Roland Mouret: Within the last year and a half, London-based Roland Mouret has proven himself to be a viable force at New York Fashion Week. With three stellar collections behind him and a burgeoning clientele at Bergdorf Goodman, he’s surely on the rise.

Mouret is both a master draper and a sharp tailor, and, contrary to most of his contemporaries this week, Mouret chose to focus mostly on the latter, foregoing any soft swag in favor of a superslim, sometimes-corseted silhouette. Wool crepe in black or sumptuous peacock blue made for ultrasexy dresses with sculpted puff sleeves. He folded and shaped everything from Prince of Wales check jackets to washed leather trenches. Mouret’s softer side came in the form of yummy cashmeres, as in a houndstooth twinset in turquoise and black.

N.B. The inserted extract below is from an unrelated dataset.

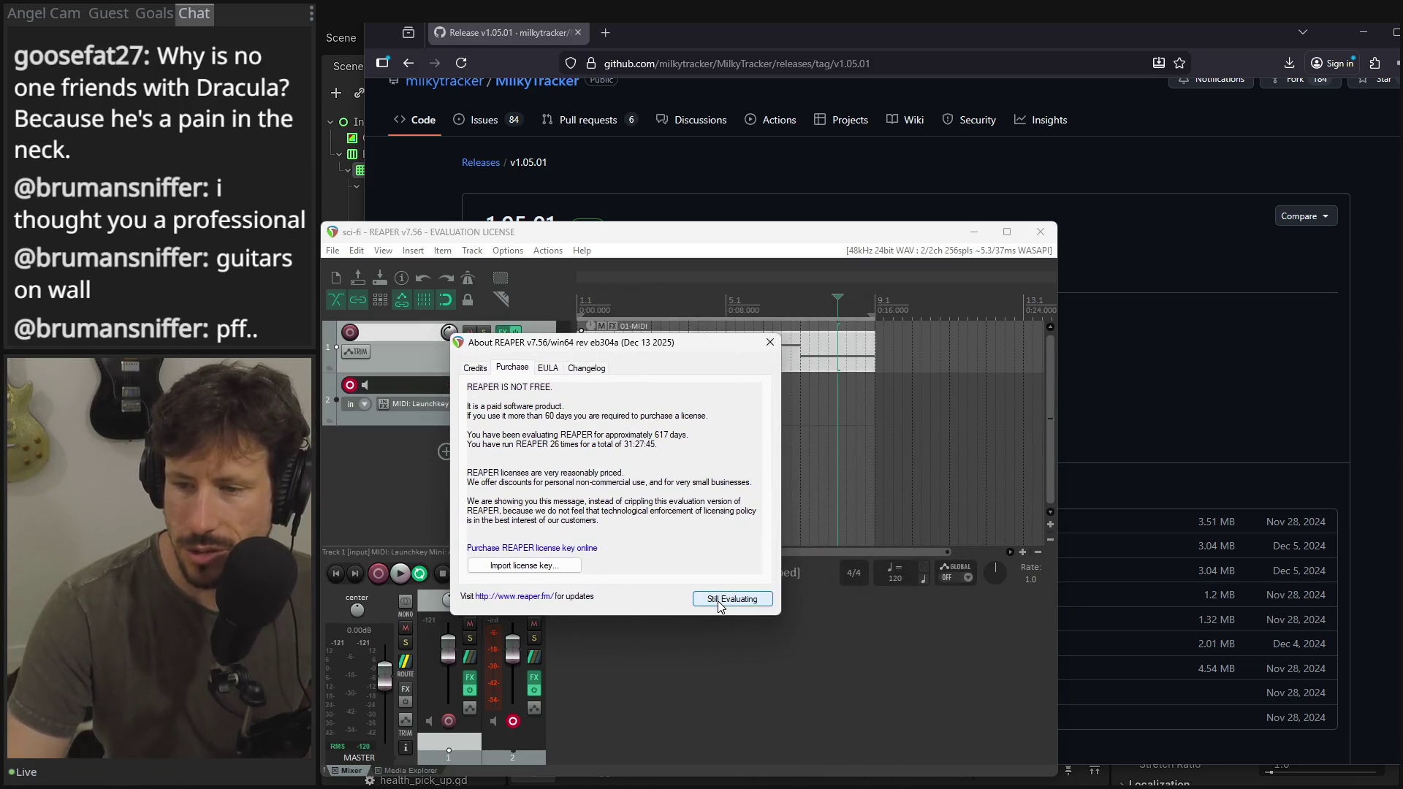
{"action": "left_click", "coordinate": [720, 600]}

Some in the audience were thrown off by the mile-high stilettos and buttons up the back of skirts, but hey, if you’ve got it, flaunt it.

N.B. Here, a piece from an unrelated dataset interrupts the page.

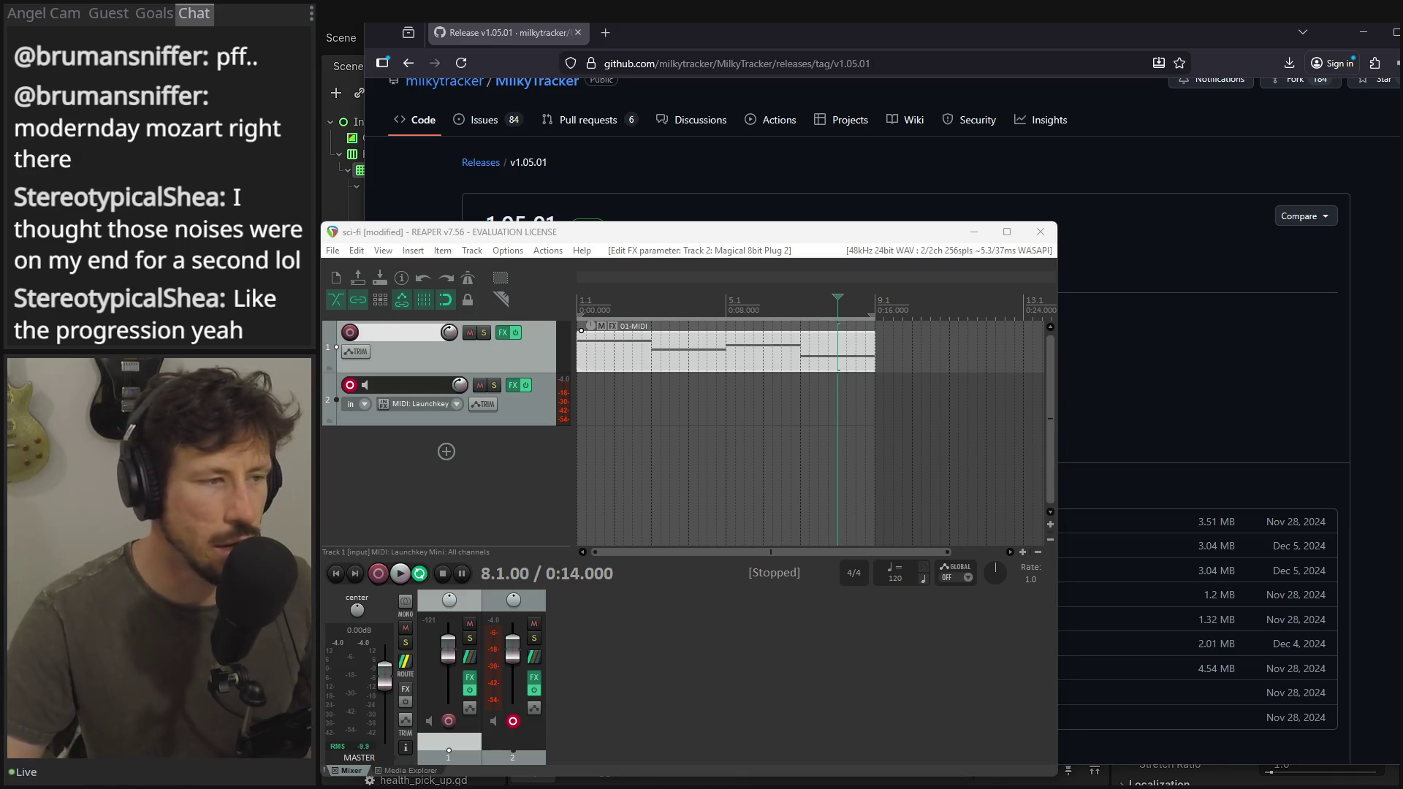
- Close Track 2's Magical 8bit Plug 2 FX chain and move the REAPER window higher
{"action": "key", "text": "Escape"}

Chaiken: Ever since all the DIY shows made painting — and then repainting — just the thing to add a little spice to a dull room, people, including designers, have been rethinking color. Sponsored by Benjamin Moore, Jeff Mahshie asked his Chaiken audience: Let’s rethink the color scheme of your wardrobe, shall we? He took the classic khaki trench and reworked it, first in a divine pine green and then in the deepest aubergine, replacing the traditional belt with a wide, ribboned band — a seemingly small change that reaped a big, sophisticated result. Such beautiful hues and subtle details marked the rest of the lineup, including skirts in Mediterranean blue or olive that swirled around the body and wool knits in earth tones that wrapped and fell gently. Except for two incongruous sailor tops, these were the sort of clothes that a girl might not buy just one of — she’d get one in every color.

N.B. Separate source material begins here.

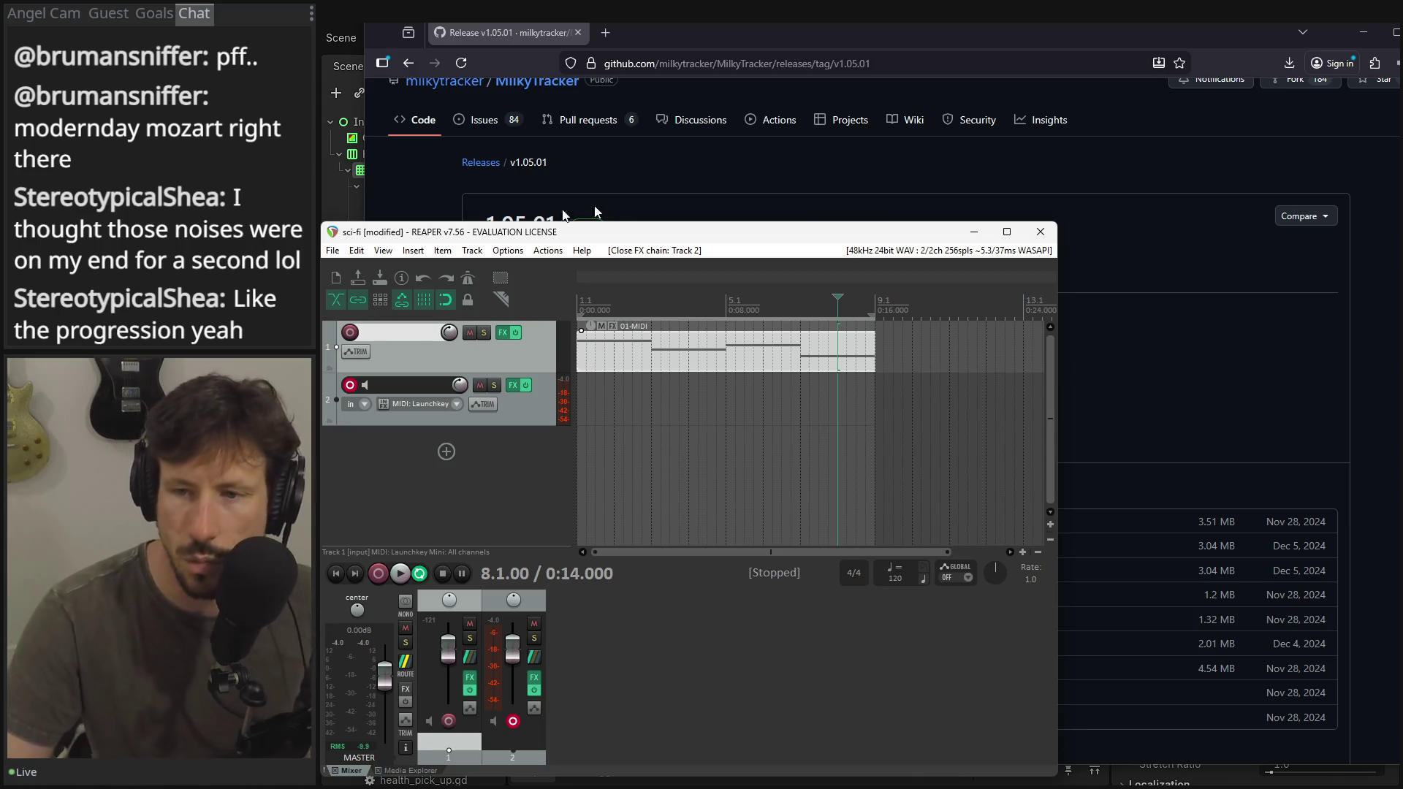
{"action": "left_click_drag", "start_coordinate": [603, 234], "coordinate": [625, 176]}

Nanette Lepore: In Nanette Lepore’s world, everything that glitters is gold…and blue and green and purple and pink. Lepore is of the credo, “If you’re going to do something, go full throttle.” Thus, she added go-go glitz, unapologetically, to almost every texture, color and accessory. The designer’s fall muse was certainly a gypsy, but gosh darn if she wasn’t the luxest-looking lady in the velvet-lined caravan and clearly descended from royalty. Her uniform was the flirty, flowy tops, dresses and skirts that a Lepore label guarantees, piled on with rich prints and more than a smattering of sequins. A fleet of poet blouses breezed by in whisper-thin printed chiffon shot through with metallic gold threads. But a girl can’t go about like a walking Fort Knox, after all, and Lepore did attempt — though she could have done much more — to anchor the klieg-like shine with great dark blue skinny jeans or tweed jackets and cropped pants.